Et de belles réussites, le centre de pédiatrie sociale en communauté de Mihawoso en a vécu au courant des derniers mois. Car suite aux retrouvailles du réseau des centres de pédiatrie sociale en communauté, les jeunes de Manawan se sont vu proposer un projet hors du commun : préparer une présentation pour des étudiantes et étudiants en droit de l’Université de Montréal. L’objectif ? Sensibiliser la cohorte au fait que les droits des enfants vulnérables, et tout particulièrement des enfants issus de communautés autochtones, sont trop souvent bafoués.

Un projet riche de sens pour Josiane, qui est directement témoin des réalités vécues par sa communauté. « Sensibiliser la jeunesse autochtone par rapport à leurs droits, c’est nécessaire. On parle de jeunes qui habitent dans des logements surpeuplés et parfois insalubres. Ils ne sont pas nécessairement conscients que ça ne respecte pas leurs droits. Pour nos jeunes, les gens de Montréal sont riches. Parce qu’il y a de beaux terrains, de belles maisons… » nous explique-t-elle.

Car c’est un fait : les enjeux sont plus grands pour les communautés autochtones. Mais la joie et l’adversité peuvent cohabiter. Au fil des séances, les responsables du projet ont remarqué une évolution incroyable : l’assurance du groupe prenait son envol.

◆ Extrait du jeu de données:
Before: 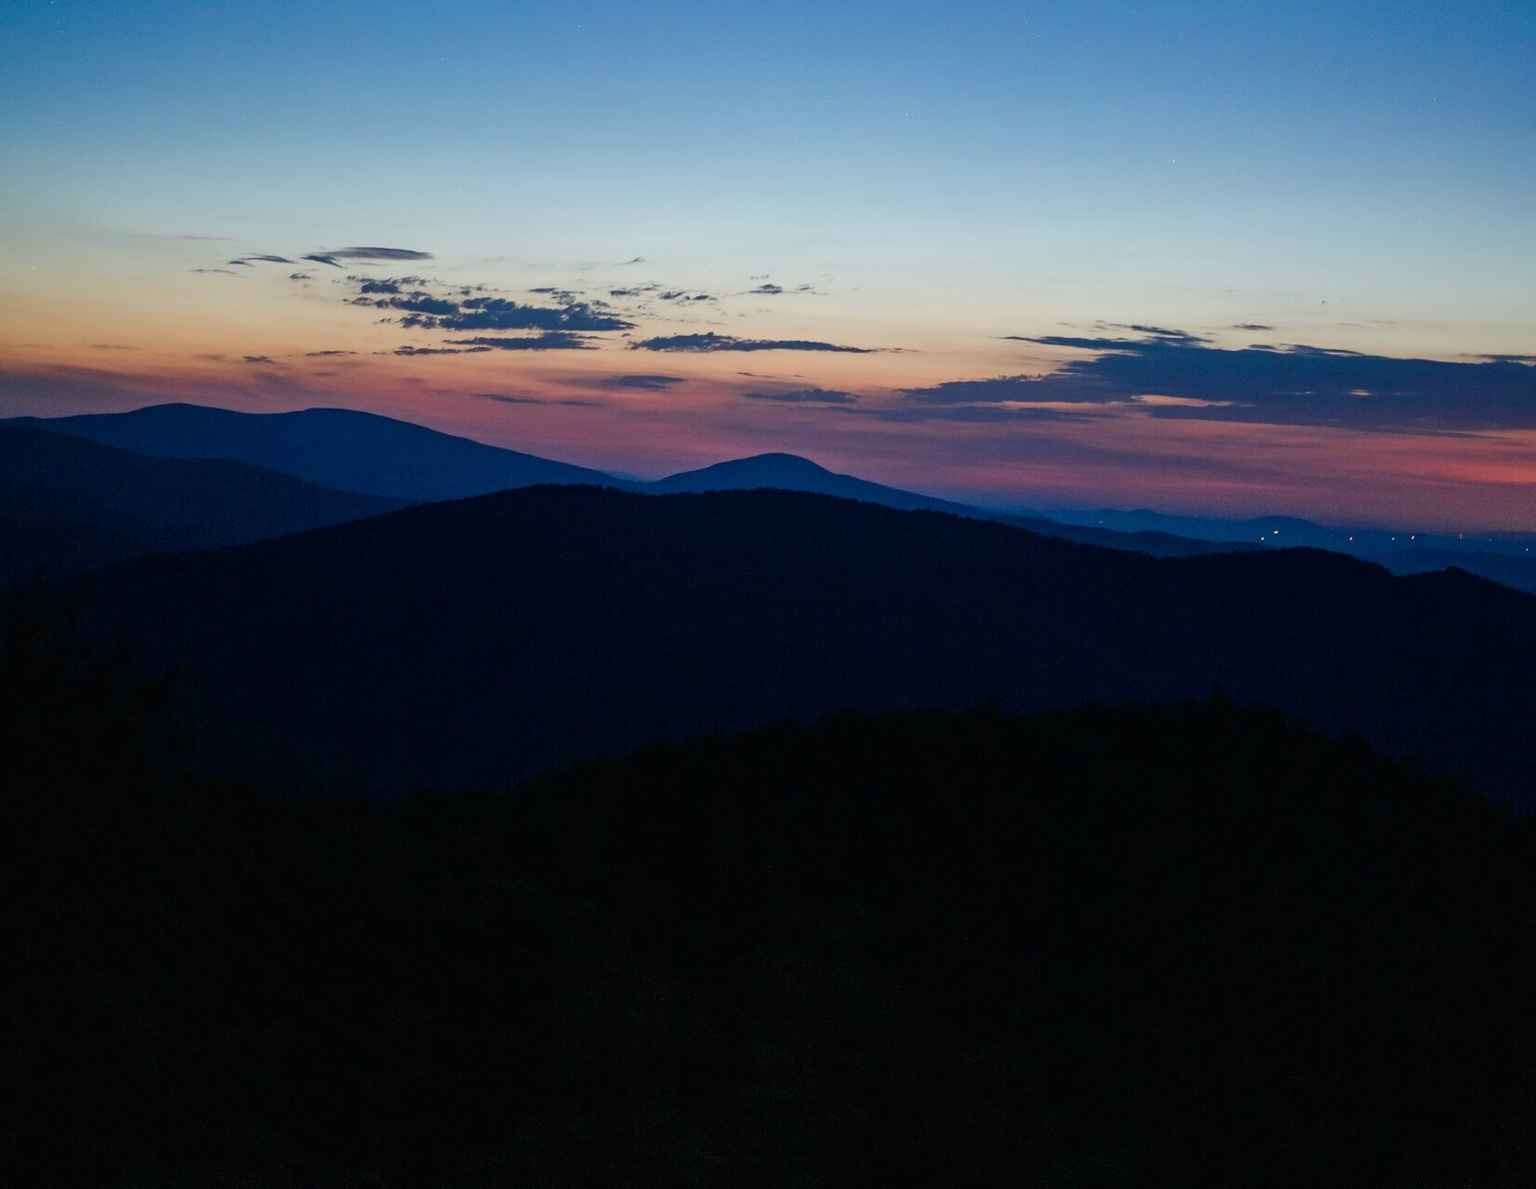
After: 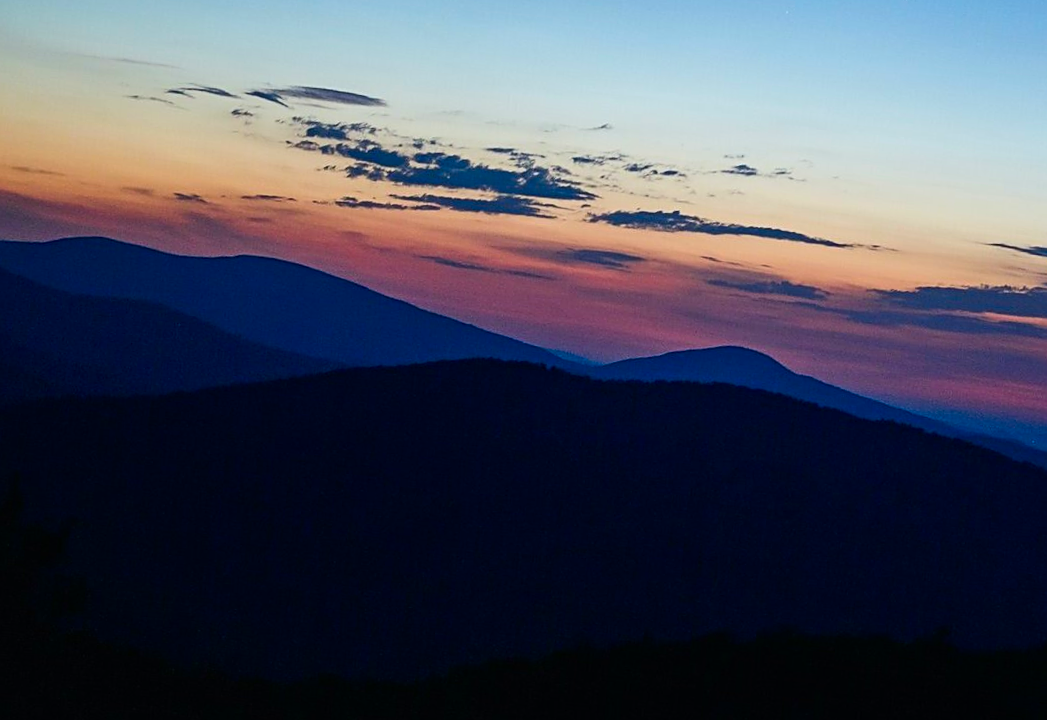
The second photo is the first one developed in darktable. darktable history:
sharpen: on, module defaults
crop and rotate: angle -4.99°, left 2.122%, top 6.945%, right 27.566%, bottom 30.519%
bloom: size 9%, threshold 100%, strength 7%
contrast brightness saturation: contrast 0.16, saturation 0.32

◆ LES CONSIGNES:
1. Reproduisez mot pour mot toutes les entrées, en omettant les images, s'il vous plaît.
2. Reprenez le texte sur le centre de pédiatrie sociale de Mihawoso et rédigez-en la suite à partir de sa dernière phrase.
Le texte et les entrées n'ont aucun lien entre eux.

◆ LES RÉPONSES:
1.
Before: 
After: 
The second photo is the first one developed in darktable. darktable history:
sharpen: on, module defaults
crop and rotate: angle -4.99°, left 2.122%, top 6.945%, right 27.566%, bottom 30.519%
bloom: size 9%, threshold 100%, strength 7%
contrast brightness saturation: contrast 0.16, saturation 0.32

2.
« Ce sont des jeunes qui sont normalement plus timides, mais on a vu qu’ils ont pris conscience de leurs droits : eux aussi, ils ont le droit de vivre dans un endroit sain, d’être encadrés à l’école, d’avoir accès à des lieux pour s’épanouir. Et que dire de leur présentation ! On n’était pas dans l’analyse de leur performance : les jeunes étaient fiers d’avoir donné leur conférence, d’avoir accompli leur mandat. Ça leur a donné confiance » assure Josiane, tout sourire en repensant à cette expérience marquante pour les jeunes.

Faire valoir ses droits auprès du conseil

Rassemblée autour d’un souper cérémonial, le CPSC Mihawoso tenait à souligner l’importante initiative entreprise par le groupe. Ainsi soutenus de leurs familles et des aînés de Manawan, nous ne pouvons qu’imaginer la joie qu’on ressentit les enfants. L’image est forte : toutes les personnes qui leur sont chères, réunies sous un même toit, afin de proclamer haut et fort leur fierté de voir la relève engagée et prête à protéger les valeurs inculquées par le riche patrimoine culturel atikamekw.

Devant toute cette reconnaissance, la directrice générale du CPSC n’a pas caché sa joie : « on leur a remis un certificat et une lettre de l’Université pour les remercier. Le chef de notre communauté les a félicités. Il leur a même dit : ‘’Maintenant que vous connaissez vos droits, vous êtes autorisés à les faire valoir auprès du conseil’’ ».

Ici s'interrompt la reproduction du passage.